##### SOURCE DATA #####

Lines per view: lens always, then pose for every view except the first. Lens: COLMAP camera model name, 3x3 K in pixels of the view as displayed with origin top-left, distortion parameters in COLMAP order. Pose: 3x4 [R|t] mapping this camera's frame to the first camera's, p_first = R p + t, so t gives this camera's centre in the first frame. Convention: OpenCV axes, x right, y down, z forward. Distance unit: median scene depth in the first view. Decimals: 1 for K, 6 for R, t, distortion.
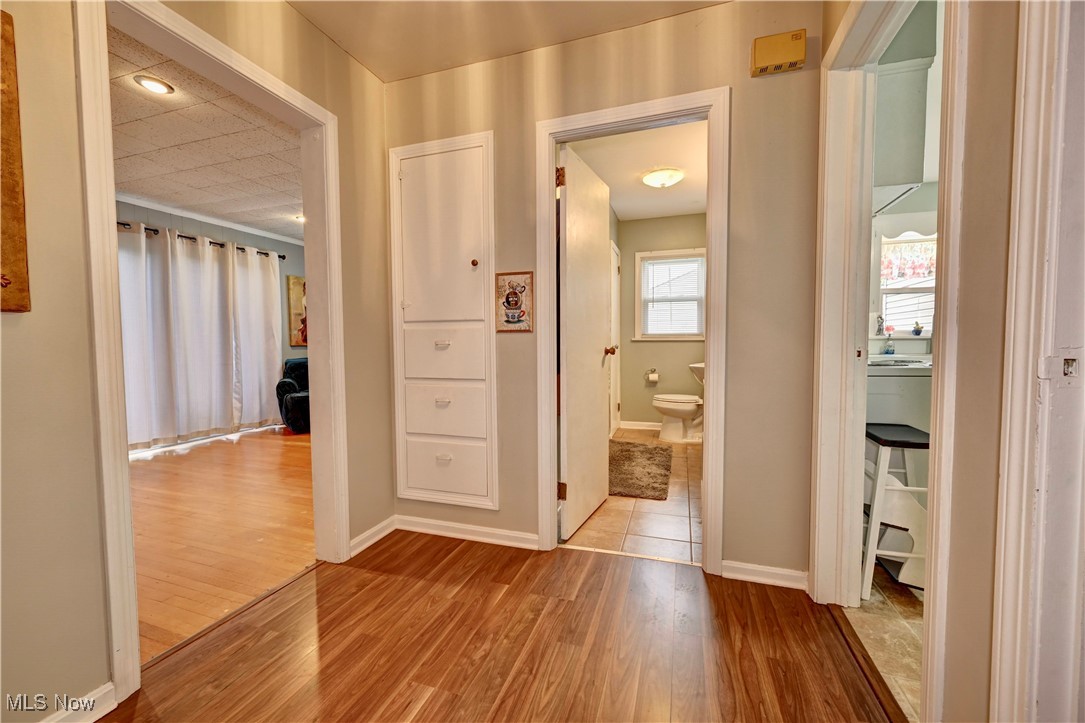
lens RADIAL K [[437.3, 0, 542.4], [0, 437.3, 365.4], [0, 0, 1]] dist [-0.003578, -0.000143]
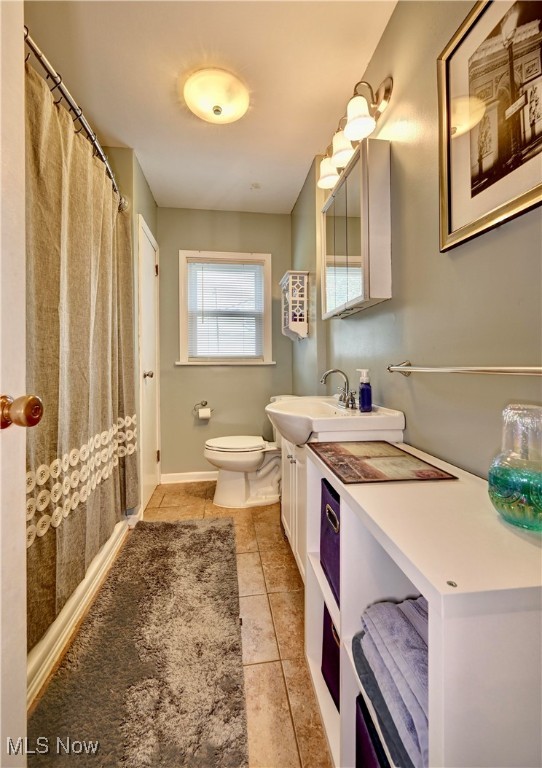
lens RADIAL K [[326.7, 0, 270.8], [0, 326.7, 359.7], [0, 0, 1]] dist [0.000235, -0.000220]
pose [[0.899006, 0.003472, 0.437922, 0.118318], [0.022094, 0.998336, -0.053270, -0.036310], [-0.437379, 0.057565, 0.897433, 0.473973]]
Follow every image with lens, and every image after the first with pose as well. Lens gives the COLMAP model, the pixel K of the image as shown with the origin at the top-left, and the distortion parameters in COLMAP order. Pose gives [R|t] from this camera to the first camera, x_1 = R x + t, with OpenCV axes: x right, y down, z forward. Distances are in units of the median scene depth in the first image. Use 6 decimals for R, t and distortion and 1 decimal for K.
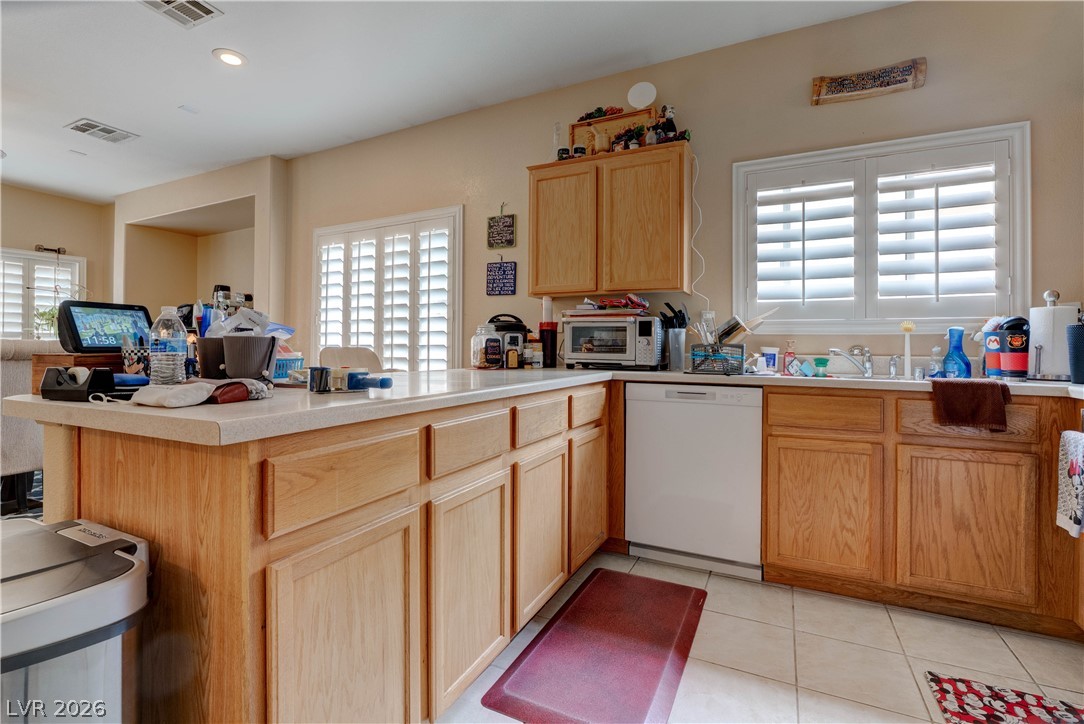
lens RADIAL K [[492.2, 0, 538.9], [0, 492.2, 342.8], [0, 0, 1]] dist [-0.018297, 0.005556]
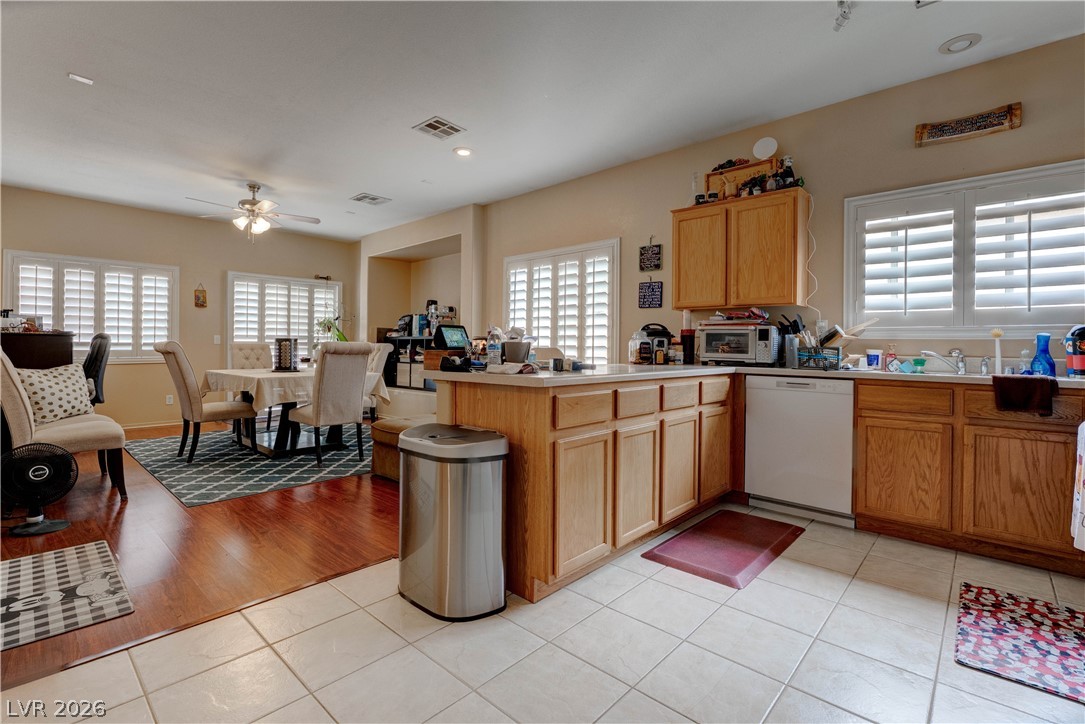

#####

EXERCISE PROMPT
Leaving the pictures out, give again word for word each line from the one holding "Follow every image" through the end of the records.

EXERCISE RESULT
Follow every image with lens, and every image after the first with pose as well. Lens gives the COLMAP model, the pixel K of the image as shown with the origin at the top-left, and the distortion parameters in COLMAP order. Pose gives [R|t] from this camera to the first camera, x_1 = R x + t, with OpenCV axes: x right, y down, z forward. Distances are in units of the median scene depth in the first image. Use 6 decimals for R, t and distortion and 1 decimal for K.
lens RADIAL K [[492.2, 0, 538.9], [0, 492.2, 342.8], [0, 0, 1]] dist [-0.018297, 0.005556]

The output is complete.